Activity:
The reply to the records below should contain exactly the lines from the line with "nose: (427, 377)" through the line with "right back paw: (176, 491)", and nothing besides.

Material provided:
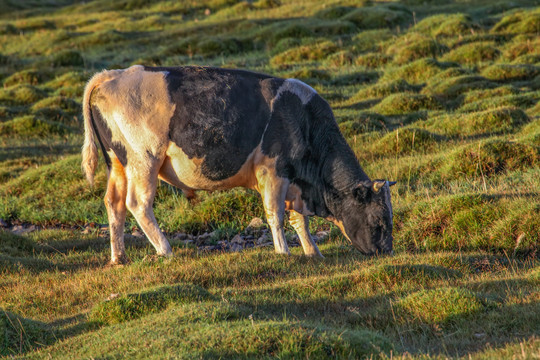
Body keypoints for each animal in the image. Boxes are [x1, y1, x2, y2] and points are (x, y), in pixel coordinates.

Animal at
==
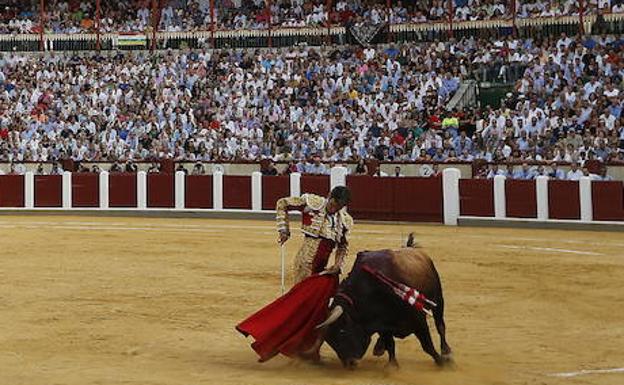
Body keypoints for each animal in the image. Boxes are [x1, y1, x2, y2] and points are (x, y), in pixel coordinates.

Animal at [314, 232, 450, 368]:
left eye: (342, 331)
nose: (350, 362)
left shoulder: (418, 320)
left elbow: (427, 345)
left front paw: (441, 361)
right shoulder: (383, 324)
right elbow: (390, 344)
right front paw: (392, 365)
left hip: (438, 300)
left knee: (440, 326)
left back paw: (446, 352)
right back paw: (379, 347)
* * *
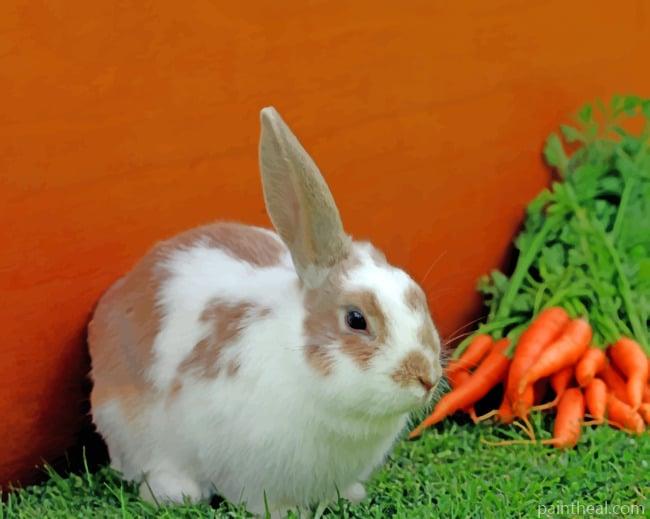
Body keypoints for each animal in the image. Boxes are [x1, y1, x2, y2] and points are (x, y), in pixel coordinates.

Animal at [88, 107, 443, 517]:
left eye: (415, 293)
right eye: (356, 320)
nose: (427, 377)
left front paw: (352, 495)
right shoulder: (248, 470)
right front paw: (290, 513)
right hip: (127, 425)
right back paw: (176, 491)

Response for this exercise:
nose: (427, 377)
left front paw: (352, 495)
right shoulder: (248, 470)
right front paw: (290, 513)
right hip: (127, 425)
right back paw: (176, 491)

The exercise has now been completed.